Bij les 3 kon proeven erbij komen. De leerlingen zouden nu alles moeten weten over ruiken en nu konden ze ruiken en proeven mooi aan elkaar koppelen. Deze les moest spectaculair worden, de leerlingen moeten veel kunnen proeven op een leuke manier. De kleurloze cola was niet meer te krijgen helaas, maar we konden natuurlijk wel een kleurloze drank juist kleuren! Dit bracht ons op het idee van gekleurde 7-up, blauwe soep en paarse appelmoes. Verder konden ze mooi geblinddoekt dingen gaan proeven, kijken waar op de tong ze iets konen proeven en menthol snoepjes en sambal proeven met hun neus dicht. Op de tong proeven we namelijk alleen zout , zuur, zoet en bitter. Heet en koud gebeurt allemaal met de neus. Na deze proefjes waarin de leerlingen alles zelf konden onderzoeken en uitvinden, zouden wij dan een instructie kunnen geven die uitlegt hoe een mens proeft en dat de neus daarin de grootste rol speelt.

Les 4

Les 4 vonden we erg moeilijk om in te vullen. We wilden alles weer even terughalen bij de kinderen. dit bracht ons op het idee van een quiz. Maar om een quiz leuker te maken moet het eigenlijk ergens omgaan. Toen ontstond er een plan om de hele lessenserie een soort wedstrijd element te geven. De kinderen kunnen een prijs winnen met hun groepje, dit kon door de meeste punten te behalen. Punten kunnen verdient worden door in les 1 de leukste groepsnaam te verzinnen en de juiste geur die in de klas hangt te raden. In les 2 krijgt elk groepje punten voor elk experiment dat goed is beantwoord op het werkblad dat bij de proefjes hoort en door de lekkerste geur uit de natuur te vinden in de bosjes. Bij les 3 kunnen dan punten verdient worden door de vragen op het werkblad bij de proefjes weer goed te beantwoorden. In les 4 kun je weer punten verdienen met de quiz en dan moest er nog een bonus komen. We wilden een bonus die extra veel punten opleverde, waardoor het tot het eind spannend zou zijn welk groepje de prijs zou winnen. Het moest iets zijn waarin alles wat ze geleerd hebben samenviel. Dit bracht ons op het idee om thuis op zoek te gaan naar het allerlekkerste iets. Dat moest dus iets zien dat lekker ruikt, er lekker uitziet en wat lekker smaakt. Het groepjes met het allerlekkerste iets zou 10 punten erbij krijgen. In les 3 moest nu dus aangekondigd worden dat ze iets van huis moesten meenemen om in les 4 te presenteren. Alle kinderen nemen iets mee, dit presenteren ze eerst aan hun eigen groepje. Het groepje kiest 1 ding uit en dan ding wordt aan de gehele klas gepresenteerd. Vervolgens gaat de klas per persoon stemmen op het ding dat zij na de presentatie nu toch wel als het lekkerst zien.

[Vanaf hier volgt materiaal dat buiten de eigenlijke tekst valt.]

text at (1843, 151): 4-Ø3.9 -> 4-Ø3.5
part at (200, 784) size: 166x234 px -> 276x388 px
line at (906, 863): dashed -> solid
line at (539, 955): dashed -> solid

Om de punten te verdelen bij de dingen als de leukste naam en lekkerste iets kunnen de kinderen stemmen. Het zou wel een risico worden, de leerlingen kunnen op hun vriendjes gaan stemmen of juist helemaal afgeleid raken door de wedstrijd. Toch leek het ons origineel en spannend en het risico waard om te proberen. De leerlingen moeten nu namelijk echt goed werk afleveren om punten te scoren en dit kan ook heel positief uitpakken.

Groepjes

Nu het een wedstrijd werd was het nog noodzakelijker dan anders om gelijkwaardige groepjes te creëren. Om dit te doen zonder dat we de klas kenden hebben we de vragenlijsten van het vooronderzoek gebruikt. Zo hebben we gemengde groepjes gemaakt van leerlingen met veel en weinig spelfouten bij elkaar en leerlingen die veel wisten bij leerlingen die minder wisten over proeven en ruiken. We kenden de leerlingen nog niet, dus zo werden de groepjes volledig objectief gemaakt en werd er geen rekening gehouden met vrienden bij elkaar etc.

Taal

Het taalaspect dat ook aanbod moest komen in de lessenserie, kwam pas nadat we al de lessen al ontworpen hadden. Het moest dus iets zijn dat past in het wedstrijdelement en wat toch iets extra’s opleverde. In het vooronderzoek hadden we gemerkt dat spellen nog lastig was voor veel leerlingen en daarom wilden we iets doen met spelling. Uiteindelijk hebben we besloten om kleine dictees te geven in elke les met woorden die te maken hebben met de les. Als ieder kind uit een groepje alle woorden goed heeft gespeld, dan krijgt het groepje er weer punten bij.

Doelen

Het doel van onze lessenserie dat als een rode lijn door de lessen heen loopt is: Hoe ruikt en proeft de mens? Het is de bedoeling dat de leerlingen die vraag zouden kunnen beantwoorden aan het einde van deze lessenserie. Om dit te bereiken zijn er 2 leerdoelen opgesteld.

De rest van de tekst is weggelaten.